On what language is the "stereotypical" Indian accent based?

Yeah, I really don’t understand Chief Pedant’s attempt here to link Indian education levels or socioeconomic class with a north-south divide, even approximately.

He may be confused by the fact that southern Indians tend to have darker skin than northern ones and that there’s a bias in some parts of Indian culture towards lighter skin as reflecting higher status. But as you note, conventional class markers in various Indian subcultures are hugely complex and ramified, and there are many characteristics that are much more important than complexion in determining traditional social status, chief among them being “caste” or more broadly varna (i.e., whether you’re a member of a Brahmana, Kshatriya, Vaisya or Sudra group).

Ain’t no way that, say, a Tamil entrepreneur or professor from a Brahmin background would be perceived by Indians as having a “less educated” accent than a Punjabi with similar background, no matter how dark-skinned the former happened to be.

* [Given data]:
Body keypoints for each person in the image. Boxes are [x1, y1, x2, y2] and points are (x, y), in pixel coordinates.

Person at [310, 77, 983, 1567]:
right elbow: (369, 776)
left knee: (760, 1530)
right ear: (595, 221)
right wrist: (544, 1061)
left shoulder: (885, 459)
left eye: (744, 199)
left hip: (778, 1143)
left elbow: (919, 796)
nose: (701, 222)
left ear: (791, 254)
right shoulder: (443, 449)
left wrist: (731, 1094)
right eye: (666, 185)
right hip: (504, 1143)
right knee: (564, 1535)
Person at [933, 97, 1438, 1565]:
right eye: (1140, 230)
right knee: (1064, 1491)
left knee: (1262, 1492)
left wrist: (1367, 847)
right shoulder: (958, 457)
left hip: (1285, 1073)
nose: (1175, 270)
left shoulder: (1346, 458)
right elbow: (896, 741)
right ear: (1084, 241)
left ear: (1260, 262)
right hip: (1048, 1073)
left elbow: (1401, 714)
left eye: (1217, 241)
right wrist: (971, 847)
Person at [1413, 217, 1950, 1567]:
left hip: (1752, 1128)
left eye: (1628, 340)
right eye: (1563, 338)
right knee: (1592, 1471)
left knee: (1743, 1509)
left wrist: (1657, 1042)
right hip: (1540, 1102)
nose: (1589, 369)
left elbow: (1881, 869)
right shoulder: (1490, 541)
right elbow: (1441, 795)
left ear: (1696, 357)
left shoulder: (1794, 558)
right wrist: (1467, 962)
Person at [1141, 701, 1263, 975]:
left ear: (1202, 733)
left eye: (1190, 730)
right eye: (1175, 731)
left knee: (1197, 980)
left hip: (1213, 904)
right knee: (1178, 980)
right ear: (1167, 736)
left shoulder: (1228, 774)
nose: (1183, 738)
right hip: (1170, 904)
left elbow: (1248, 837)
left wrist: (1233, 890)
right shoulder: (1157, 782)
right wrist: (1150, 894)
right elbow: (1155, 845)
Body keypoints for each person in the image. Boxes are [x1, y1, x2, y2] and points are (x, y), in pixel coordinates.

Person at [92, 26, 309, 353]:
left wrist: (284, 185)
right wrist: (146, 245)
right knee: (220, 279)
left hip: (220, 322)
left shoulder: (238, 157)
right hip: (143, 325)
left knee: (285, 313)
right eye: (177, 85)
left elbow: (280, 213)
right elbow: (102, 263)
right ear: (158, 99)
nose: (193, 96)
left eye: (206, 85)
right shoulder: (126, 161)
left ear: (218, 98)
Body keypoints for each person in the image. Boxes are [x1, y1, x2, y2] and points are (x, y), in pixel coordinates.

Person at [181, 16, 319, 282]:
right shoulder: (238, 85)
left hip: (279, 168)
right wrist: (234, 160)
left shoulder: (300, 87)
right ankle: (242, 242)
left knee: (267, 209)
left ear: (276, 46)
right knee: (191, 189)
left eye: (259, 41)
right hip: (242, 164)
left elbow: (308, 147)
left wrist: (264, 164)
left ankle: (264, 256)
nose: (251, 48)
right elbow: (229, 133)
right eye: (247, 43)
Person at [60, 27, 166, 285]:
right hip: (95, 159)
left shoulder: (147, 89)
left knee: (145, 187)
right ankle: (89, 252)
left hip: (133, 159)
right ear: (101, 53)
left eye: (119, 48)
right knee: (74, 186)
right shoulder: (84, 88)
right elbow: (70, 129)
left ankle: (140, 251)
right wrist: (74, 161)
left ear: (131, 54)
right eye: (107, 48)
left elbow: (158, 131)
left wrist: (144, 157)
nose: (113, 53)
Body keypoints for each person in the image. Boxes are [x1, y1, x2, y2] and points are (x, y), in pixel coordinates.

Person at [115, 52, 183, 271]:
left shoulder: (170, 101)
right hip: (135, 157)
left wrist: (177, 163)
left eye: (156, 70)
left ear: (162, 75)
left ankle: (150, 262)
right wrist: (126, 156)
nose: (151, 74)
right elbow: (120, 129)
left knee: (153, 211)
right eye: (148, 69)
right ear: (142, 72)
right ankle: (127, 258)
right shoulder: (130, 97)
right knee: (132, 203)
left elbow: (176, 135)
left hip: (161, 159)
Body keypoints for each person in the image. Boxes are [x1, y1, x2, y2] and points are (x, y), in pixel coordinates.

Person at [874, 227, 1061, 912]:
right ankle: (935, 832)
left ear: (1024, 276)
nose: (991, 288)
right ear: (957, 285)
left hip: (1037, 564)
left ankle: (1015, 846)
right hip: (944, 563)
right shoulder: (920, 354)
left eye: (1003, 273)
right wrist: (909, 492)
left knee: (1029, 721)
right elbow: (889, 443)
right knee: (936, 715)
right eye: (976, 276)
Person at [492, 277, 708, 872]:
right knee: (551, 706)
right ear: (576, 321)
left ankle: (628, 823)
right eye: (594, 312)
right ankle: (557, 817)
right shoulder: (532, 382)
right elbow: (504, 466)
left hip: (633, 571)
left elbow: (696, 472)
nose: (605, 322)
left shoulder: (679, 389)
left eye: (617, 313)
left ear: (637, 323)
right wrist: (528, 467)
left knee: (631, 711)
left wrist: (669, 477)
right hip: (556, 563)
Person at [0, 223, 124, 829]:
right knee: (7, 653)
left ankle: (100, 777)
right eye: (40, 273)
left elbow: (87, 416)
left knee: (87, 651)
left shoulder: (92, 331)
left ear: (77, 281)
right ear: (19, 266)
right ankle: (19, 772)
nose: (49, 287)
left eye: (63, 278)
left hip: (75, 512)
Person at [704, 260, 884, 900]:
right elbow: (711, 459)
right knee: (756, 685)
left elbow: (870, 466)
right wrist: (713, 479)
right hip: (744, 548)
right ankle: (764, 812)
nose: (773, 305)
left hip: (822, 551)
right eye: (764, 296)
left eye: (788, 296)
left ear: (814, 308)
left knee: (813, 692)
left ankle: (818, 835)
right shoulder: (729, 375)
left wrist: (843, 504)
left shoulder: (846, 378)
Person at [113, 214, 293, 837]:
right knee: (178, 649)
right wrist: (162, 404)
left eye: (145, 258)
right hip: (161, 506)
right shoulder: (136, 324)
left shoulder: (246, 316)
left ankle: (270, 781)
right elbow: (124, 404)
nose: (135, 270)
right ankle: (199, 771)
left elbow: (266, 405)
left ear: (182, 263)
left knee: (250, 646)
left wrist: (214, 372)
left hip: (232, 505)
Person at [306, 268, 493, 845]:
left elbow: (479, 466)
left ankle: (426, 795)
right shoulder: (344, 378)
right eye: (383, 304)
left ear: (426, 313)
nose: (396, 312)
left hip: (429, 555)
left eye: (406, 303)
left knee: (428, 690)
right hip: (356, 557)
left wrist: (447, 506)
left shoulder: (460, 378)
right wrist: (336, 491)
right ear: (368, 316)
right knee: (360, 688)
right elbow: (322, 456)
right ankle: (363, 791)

* [Work task 1]: In the post about the Indian accent, what does the writer name as chief among the characteristics more important than complexion in determining traditional social status?
* [Work task 2]: Reproduce the post about the Indian accent starting at the words "On what language" and ending after "divide, even approximately.".

* [Exercise result 1]: Caste, or more broadly varna.

* [Exercise result 2]:
On what language is the "stereotypical" Indian accent based?

Yeah, I really don’t understand Chief Pedant’s attempt here to link Indian education levels or socioeconomic class with a north-south divide, even approximately.